GIVEN PASSAGE |
** start **
In case of sales of goods, the rights and interest of the buyer and the seller are secured by the Australian Consumer law. The main intention of the Act is to secure the common interest of the buyer and certain provisions have been mentioned in this Act that intends to maintain equality among the buyer and seller. According to section 18 of the Act, the seller is restrained to involve in any misconduct and should not take a part in any deceptive behaviour. In case, the acts of the seller are falling under this category, the nature of the contract will be unconscionable and will be void. According to section 20 of the Australian Consumer Law, if the buyer has any special disadvantage regarding any goods and the seller is aware of the weakness of the buyer and he takes undue advantage from the weakness, the contract will make between the parties will be void. According to Australia Competition and Consumer Law, when a party buys certain things that cost less than $40000 or any goods for their personal or domestic use, he becomes the consumer and in case his rights and interest becomes hampering, Australia Competition and Consumer Law will be applied on them to provide them protection. Further, according to section 54 of the Act, the quality of the goods should be acceptable in nature and in case of any contradiction, the affected party can claim for compensation and the alleged party or the seller should have to compensate the buyer.
** end **
COLLECTED DATA |
** start **
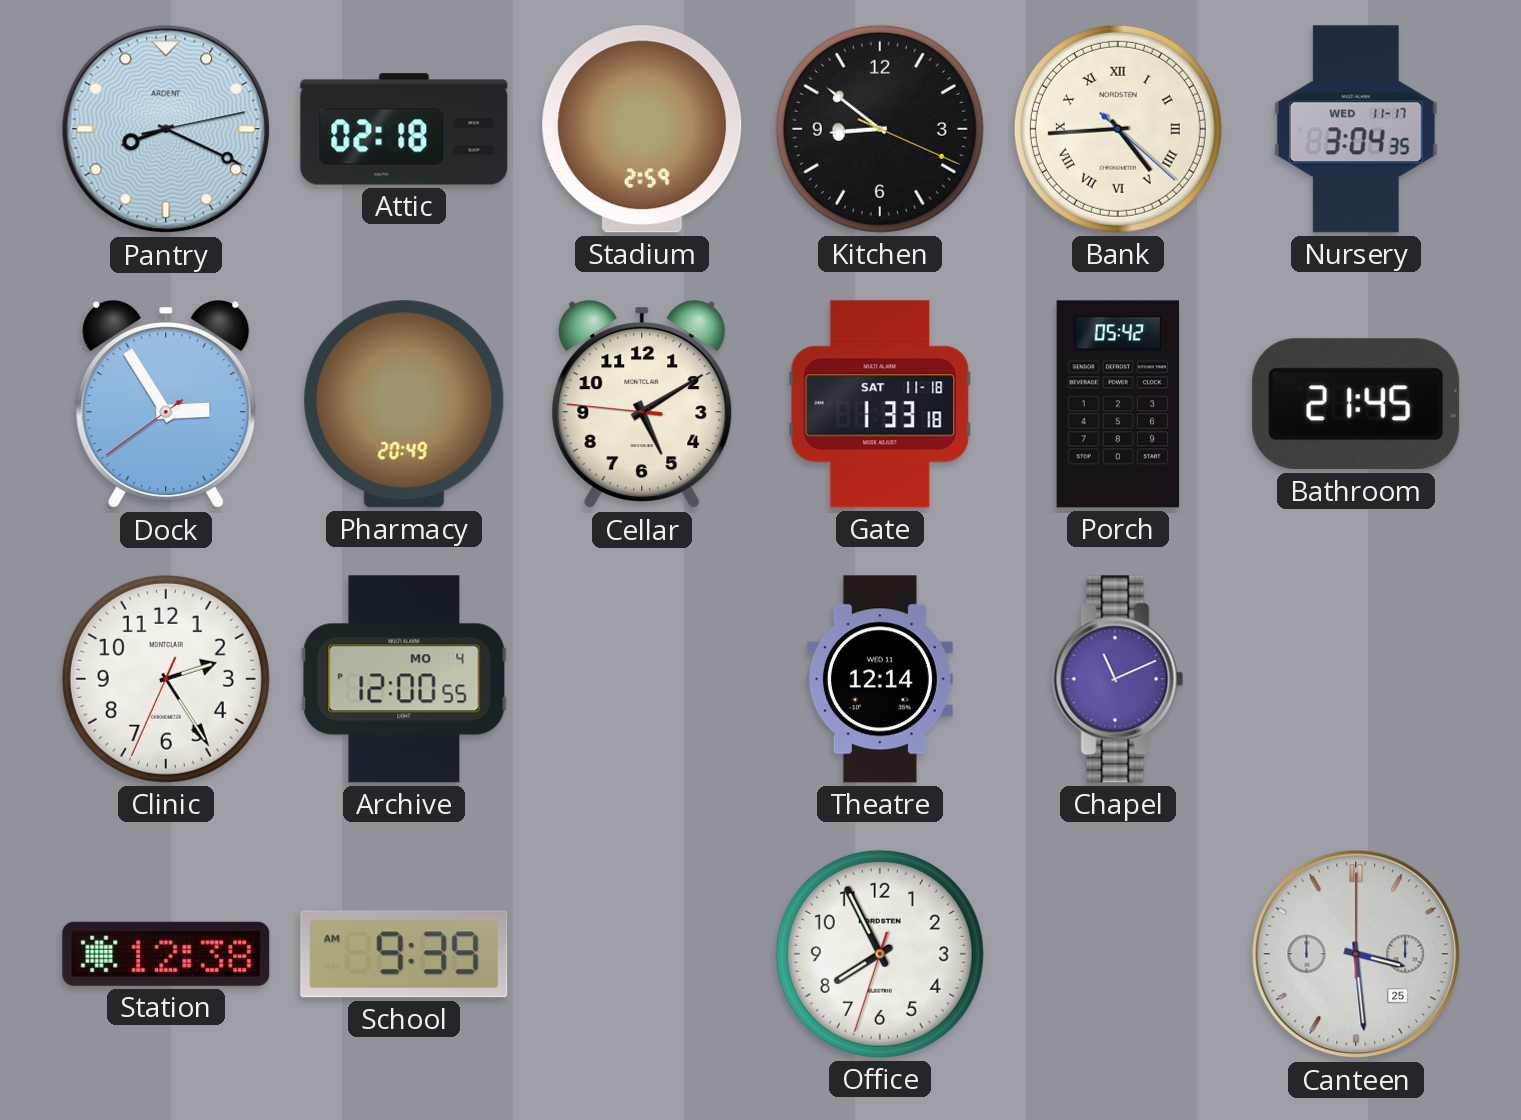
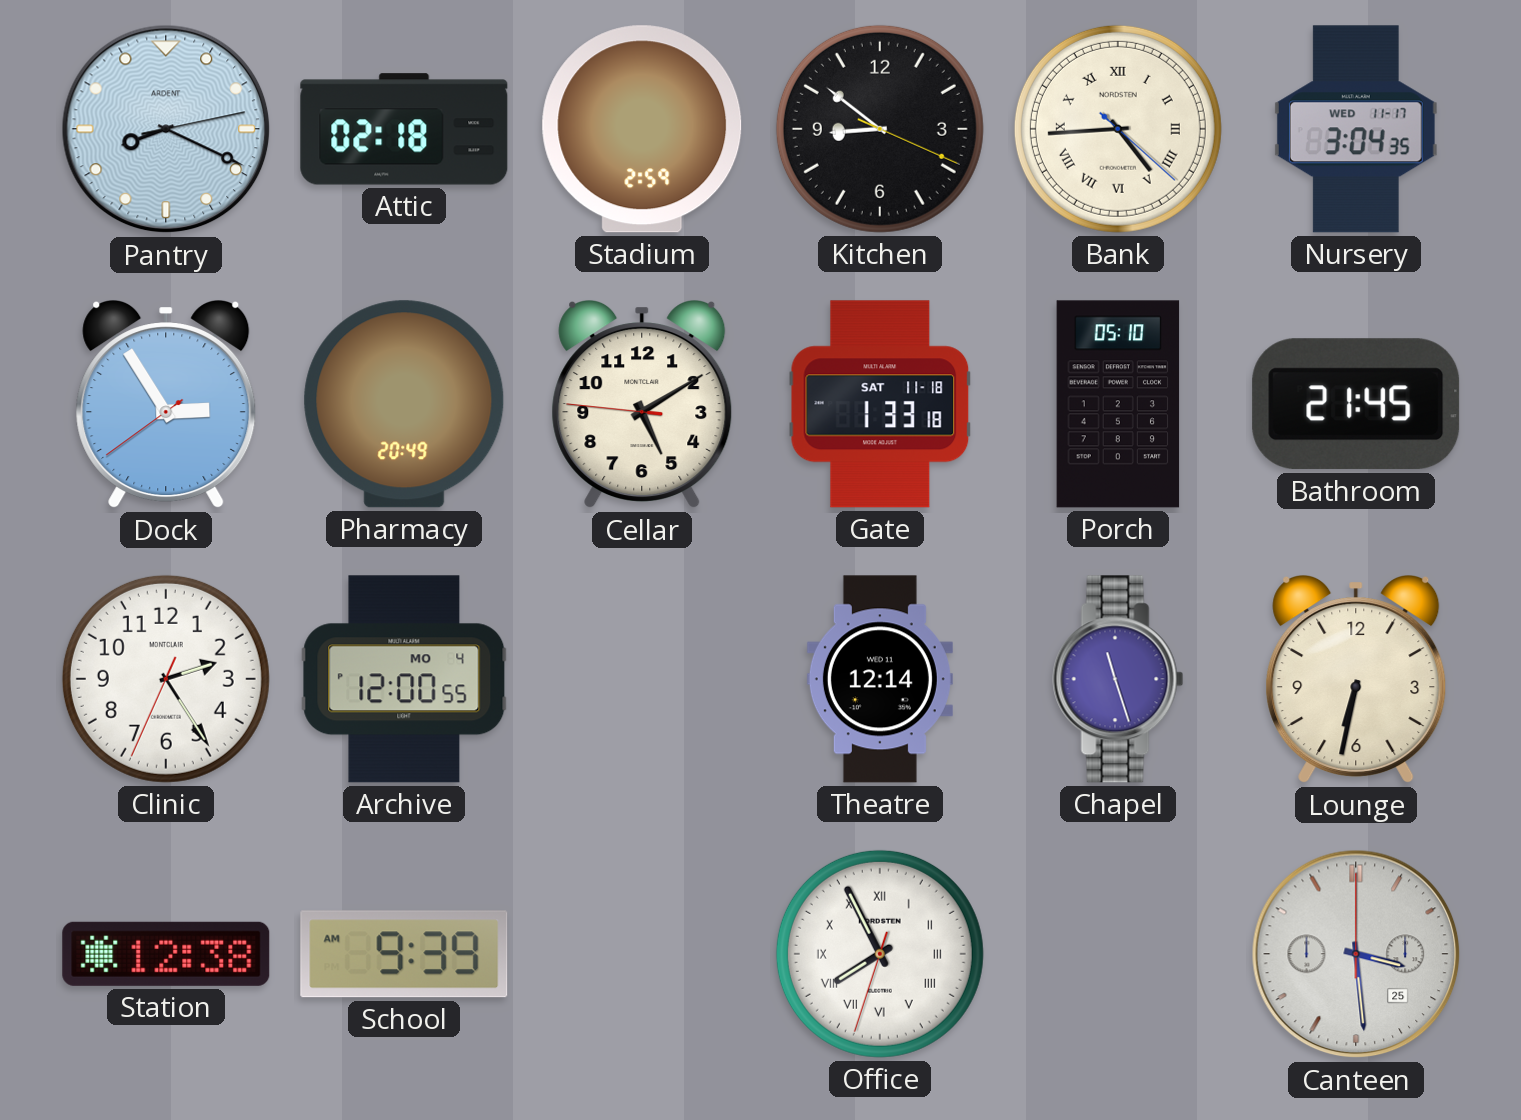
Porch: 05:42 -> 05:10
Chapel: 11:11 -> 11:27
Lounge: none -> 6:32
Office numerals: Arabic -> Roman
** end **
TASK LIST |
(a) According to the passage on Australian consumer law, what cost limit makes a buyer of goods a consumer?
(b) Turn the consumer law paragraph beginning "In case of sales of goods" into a short bulleted list that keeps its main facts.
(c) Pick up the passage on Australian consumer law after its last sentence and carry it on.
None of the material is needed.

RESULTS OF THE TASKS |
(a) Goods costing less than $40000.

(b)
- The Australian Consumer Law secures the rights and interest of buyers and sellers in sales of goods and aims to maintain equality between them.
- Section 18: the seller must not engage in misconduct or deceptive behavior; if they do, the contract is unconscionable and void.
- Section 20: if the seller knows of a buyer's special disadvantage and takes undue advantage of it, the contract is void.
- A party buying things costing less than $40000, or goods for personal or domestic use, is a consumer and is protected by the Australia Competition and Consumer Law.
- Section 54: goods must be of acceptable quality; otherwise the affected buyer can claim compensation, which the seller must pay.

(c)
In this case, Ronald had mentioned that he has no idea about the reality of the antique goods and he could not identify them. Therefore, he will be depended on the assurance of Paula. Therefore, the seller had the knowledge that buyer has certain weak points. In spite of that, Paula had stated certain wrong facts regarding the age of the desk and sold the goods to him. After the completion of sale, it has been noticed by Ronald that certain new parts have been included in the desk that clarify the fact that Paula has given wrong statements to him. Further, the desk had been bought by Ronald at $25000, which becomes $1000 when the desk has been verified by valuer. Therefore, it can be stated that Ronald is a consumer under the law of Australia and the seller had done deceptive conduct to sale the desk to him. Further, the condition of the desk was not acceptable in nature, as Ronald wants 120 years old desk and in reality, the desk was not that antique.

Conclusion for Ronald’s case

Conclusion:

It can therefore be advised to Ronald that he can claim compensation from Paula under section 18, section 54 of the Australia Competition and Consumer Law. Further, evidences can be produced under section 20 of the Act.

The main issue of the case is to determine whether Natalia can sue Marion under the Contract law or not.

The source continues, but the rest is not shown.